━━ Entries provided

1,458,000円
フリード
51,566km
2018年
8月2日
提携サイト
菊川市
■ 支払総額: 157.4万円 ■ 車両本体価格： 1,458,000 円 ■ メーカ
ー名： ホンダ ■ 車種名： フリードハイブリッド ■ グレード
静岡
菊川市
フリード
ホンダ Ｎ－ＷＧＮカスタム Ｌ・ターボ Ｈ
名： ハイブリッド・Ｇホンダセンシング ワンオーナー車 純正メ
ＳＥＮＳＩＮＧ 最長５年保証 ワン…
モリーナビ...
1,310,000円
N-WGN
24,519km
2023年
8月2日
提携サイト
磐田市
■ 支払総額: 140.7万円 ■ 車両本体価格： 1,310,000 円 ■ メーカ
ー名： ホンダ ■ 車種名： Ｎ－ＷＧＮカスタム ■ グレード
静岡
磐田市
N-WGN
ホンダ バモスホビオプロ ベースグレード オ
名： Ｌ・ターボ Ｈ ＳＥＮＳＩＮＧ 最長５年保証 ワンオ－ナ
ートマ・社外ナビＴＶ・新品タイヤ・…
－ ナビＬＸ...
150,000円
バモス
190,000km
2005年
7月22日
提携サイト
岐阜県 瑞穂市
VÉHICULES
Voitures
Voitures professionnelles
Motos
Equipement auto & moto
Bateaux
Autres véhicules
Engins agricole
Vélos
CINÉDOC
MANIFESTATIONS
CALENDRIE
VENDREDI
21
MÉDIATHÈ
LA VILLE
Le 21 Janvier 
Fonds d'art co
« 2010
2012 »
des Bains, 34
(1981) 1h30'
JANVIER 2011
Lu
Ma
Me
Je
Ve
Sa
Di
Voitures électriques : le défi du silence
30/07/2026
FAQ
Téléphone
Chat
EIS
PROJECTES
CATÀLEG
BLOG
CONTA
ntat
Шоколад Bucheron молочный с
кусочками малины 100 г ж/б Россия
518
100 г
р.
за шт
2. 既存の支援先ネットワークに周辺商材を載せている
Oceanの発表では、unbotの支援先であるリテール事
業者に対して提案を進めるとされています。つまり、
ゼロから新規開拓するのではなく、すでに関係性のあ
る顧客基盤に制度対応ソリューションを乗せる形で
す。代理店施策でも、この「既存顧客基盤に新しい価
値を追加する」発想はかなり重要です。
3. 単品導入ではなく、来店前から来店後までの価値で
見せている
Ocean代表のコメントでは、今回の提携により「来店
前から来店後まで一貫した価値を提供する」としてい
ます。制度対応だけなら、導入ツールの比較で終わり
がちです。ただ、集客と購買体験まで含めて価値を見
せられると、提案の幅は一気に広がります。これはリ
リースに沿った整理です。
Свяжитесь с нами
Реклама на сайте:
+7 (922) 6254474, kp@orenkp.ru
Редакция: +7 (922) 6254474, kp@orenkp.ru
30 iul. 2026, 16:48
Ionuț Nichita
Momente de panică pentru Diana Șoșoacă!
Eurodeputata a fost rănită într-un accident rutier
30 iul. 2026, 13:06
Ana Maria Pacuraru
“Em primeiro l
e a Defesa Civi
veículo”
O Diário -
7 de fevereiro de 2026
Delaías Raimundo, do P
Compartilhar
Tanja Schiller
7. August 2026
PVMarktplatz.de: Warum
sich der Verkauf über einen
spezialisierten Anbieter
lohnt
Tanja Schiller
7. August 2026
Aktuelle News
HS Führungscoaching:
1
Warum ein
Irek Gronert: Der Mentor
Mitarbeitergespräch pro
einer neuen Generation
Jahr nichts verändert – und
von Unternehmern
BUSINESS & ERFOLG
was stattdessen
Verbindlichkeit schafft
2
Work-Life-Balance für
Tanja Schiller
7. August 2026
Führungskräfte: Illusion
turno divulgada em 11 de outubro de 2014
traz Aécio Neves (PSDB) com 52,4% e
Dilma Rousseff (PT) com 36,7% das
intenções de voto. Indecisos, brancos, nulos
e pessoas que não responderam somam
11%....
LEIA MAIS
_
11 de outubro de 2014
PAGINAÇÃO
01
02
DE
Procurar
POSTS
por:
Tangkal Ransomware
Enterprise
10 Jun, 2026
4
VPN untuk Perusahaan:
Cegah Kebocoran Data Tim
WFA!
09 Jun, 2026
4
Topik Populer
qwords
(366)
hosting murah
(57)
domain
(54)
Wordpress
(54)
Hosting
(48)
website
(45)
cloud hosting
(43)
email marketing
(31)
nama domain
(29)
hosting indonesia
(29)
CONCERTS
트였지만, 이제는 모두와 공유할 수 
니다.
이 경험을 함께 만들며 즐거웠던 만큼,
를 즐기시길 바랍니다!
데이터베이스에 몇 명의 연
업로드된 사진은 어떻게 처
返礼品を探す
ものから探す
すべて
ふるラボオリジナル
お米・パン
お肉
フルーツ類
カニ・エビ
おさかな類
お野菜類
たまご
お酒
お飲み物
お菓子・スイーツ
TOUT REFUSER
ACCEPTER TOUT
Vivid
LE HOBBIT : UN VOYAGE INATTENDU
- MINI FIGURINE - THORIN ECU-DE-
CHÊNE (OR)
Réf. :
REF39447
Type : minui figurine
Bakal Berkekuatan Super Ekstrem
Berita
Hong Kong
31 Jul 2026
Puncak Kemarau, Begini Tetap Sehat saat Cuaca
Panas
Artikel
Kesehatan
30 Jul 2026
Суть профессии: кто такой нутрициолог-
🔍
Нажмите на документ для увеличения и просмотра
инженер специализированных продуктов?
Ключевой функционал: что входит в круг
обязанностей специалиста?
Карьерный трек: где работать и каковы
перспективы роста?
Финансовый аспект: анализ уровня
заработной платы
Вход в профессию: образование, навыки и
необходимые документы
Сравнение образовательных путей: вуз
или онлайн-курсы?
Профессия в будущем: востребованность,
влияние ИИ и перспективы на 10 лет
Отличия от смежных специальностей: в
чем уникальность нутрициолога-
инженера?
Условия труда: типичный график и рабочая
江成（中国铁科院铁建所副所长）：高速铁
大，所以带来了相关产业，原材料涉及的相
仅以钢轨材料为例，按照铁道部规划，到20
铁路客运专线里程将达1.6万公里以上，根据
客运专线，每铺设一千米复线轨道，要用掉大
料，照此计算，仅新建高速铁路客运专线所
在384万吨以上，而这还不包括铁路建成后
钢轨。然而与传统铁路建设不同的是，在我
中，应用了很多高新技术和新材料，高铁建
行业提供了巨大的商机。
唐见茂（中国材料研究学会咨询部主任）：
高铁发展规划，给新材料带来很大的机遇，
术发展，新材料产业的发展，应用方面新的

━━━━

## Task goal
Show each line from the items above that contains the string "orenkp", copying every such line in full.

## Exercise solution
+7 (922) 6254474, kp@orenkp.ru
Редакция: +7 (922) 6254474, kp@orenkp.ru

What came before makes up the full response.